Maduro ha violado, de eso no cabe ninguna duda, todos los derechos humanos habidos y por haber y, al actuar así, ha minimizado notablemente el rol de su nación en el escenario mundial, sobre todo si se tiene en cuenta que los gobiernos, en ese escenario, son la representación de la nación.
El gobierno de Maduro, al no respetar a la vida de sus ciudadanos, al robar elecciones, al condenar a la miseria más degradante a la mayoría de su nación, al haber generado miles y miles de “exiliados sociales” (en muchos casos, empujándolos a la delincuencia) no puede ser respetado por ningún gobierno democrático del mundo. Con eso contaba seguramente Trump cuando “para comenzar” envió a la cárceles de El Salvador a 280 venezolanos.

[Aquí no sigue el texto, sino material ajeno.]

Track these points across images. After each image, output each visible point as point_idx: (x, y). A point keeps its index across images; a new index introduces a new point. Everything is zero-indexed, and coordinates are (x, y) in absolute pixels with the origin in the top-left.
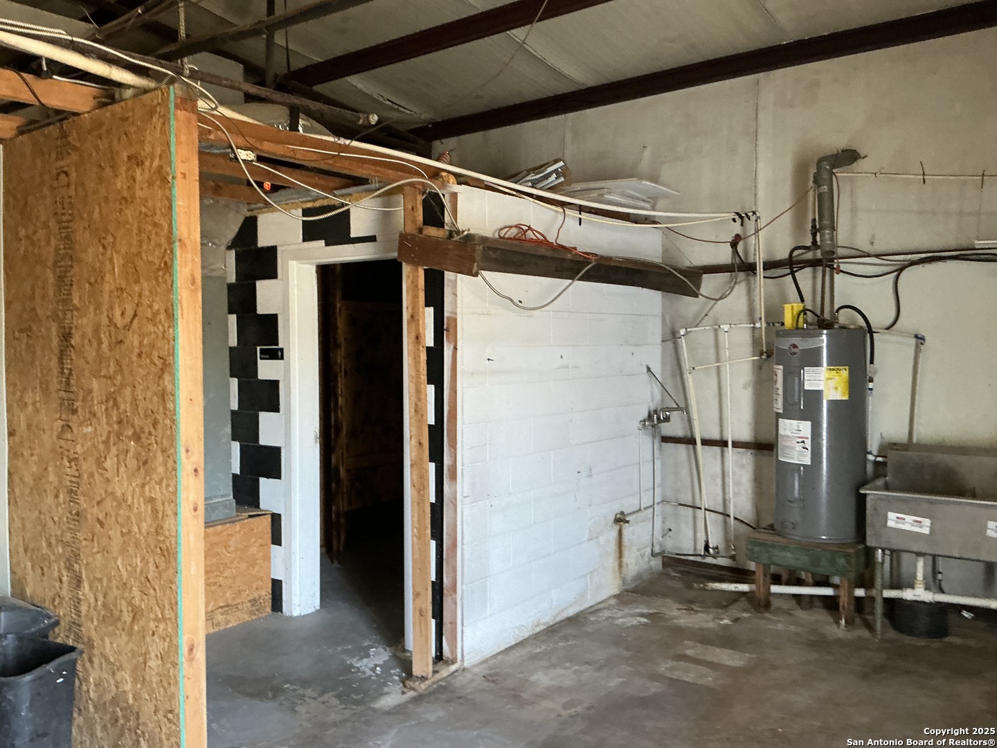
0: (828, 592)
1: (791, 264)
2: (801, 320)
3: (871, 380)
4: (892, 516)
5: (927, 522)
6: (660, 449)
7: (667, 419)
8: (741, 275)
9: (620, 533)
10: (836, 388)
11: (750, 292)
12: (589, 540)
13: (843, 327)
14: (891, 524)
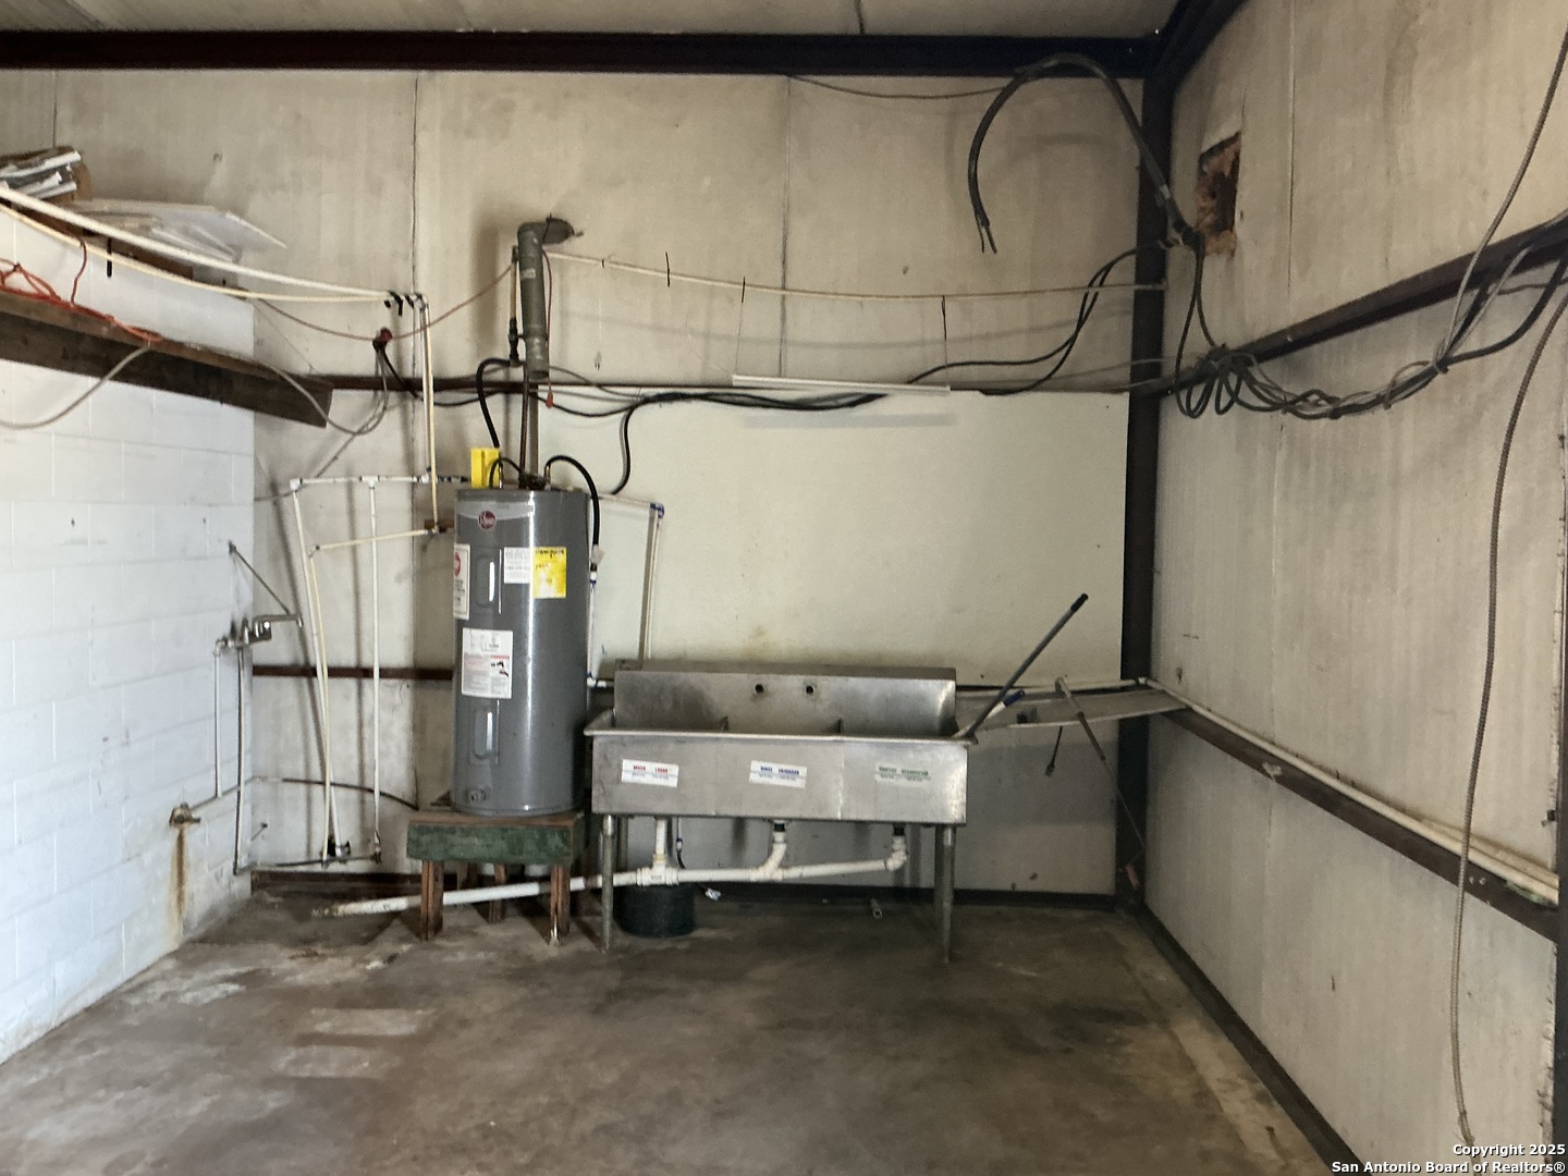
0: (531, 889)
1: (479, 386)
2: (496, 474)
3: (594, 568)
4: (627, 765)
5: (674, 770)
6: (251, 688)
7: (266, 635)
8: (393, 397)
9: (180, 839)
10: (549, 581)
11: (406, 425)
12: (124, 862)
13: (555, 489)
14: (626, 777)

Pero hay algo más todavía.
Seguramente es de conocimiento del gobierno estadounidense que tampoco la ilegal deportación de venezolanos iba a contar con una significativa resistencia de la oposición venezolana, o por lo menos de una parte considerable de ella, pues esa oposición, en su orfandad, ha optado por adherir a las posiciones trumpistas, retomando en ese punto la línea esbozada originariamente por personajes como López, Ledezma, Guaidó y otros. La oposición que dirigen María Corina Machado y Edmundo González, al abandonar la exitosa línea electoral que puso sobre las cuerdas al gobierno de Maduro, sin hasta ahora ofrecer una alternativa diferente, ha llevado nuevamente a la inamovilidad política. Las únicas cartas que atina mostrar esa oposición son esperanzas infundadas como la posibilidad de un golpe de Estado (que no tiene cómo aparecer) o una intervención directa de los Estados Unidos. En consideración a esta segunda esperanza, el machadismo optó por suplicar a Trump un mejor trato a los ciudadanos venezolanos presos, sin mencionar en ningún punto la aberración política y moral que implica llevar a esos ciudadanos a las cárceles de un país extranjero.
Todavía esa oposición no ha entendido el carácter nacionalista y economicista del Tren de Trump. Incluso algunos de sus miembros se han subido a sus vagones. Trump, eso es lo que no conciben, solo actuará contra la dictadura de Maduro si puede extraer de ahí ventajas contantes y sonantes. No es todavía el caso. Ni el putinismo de Maduro ni el trumpismo de la oposición anti-electoral, son armas democráticas. Si alguna vez Venezuela vuelve a la democracia, eso es lo que queremos decir, será desde dentro y no desde afuera del país. Ningún Trump podrá salvarlos y, si llegara a actuar, sería solo para esquilmarlos, como hoy intenta hacerlo con Ucrania, exigiendo la pérdida de la soberanía económica ucraniana sobre las llamadas “tierras raras”. Al menos, debe pensar Trump, Maduro tiene algo que ofrecernos; la oposición, en cambio, no tiene nada.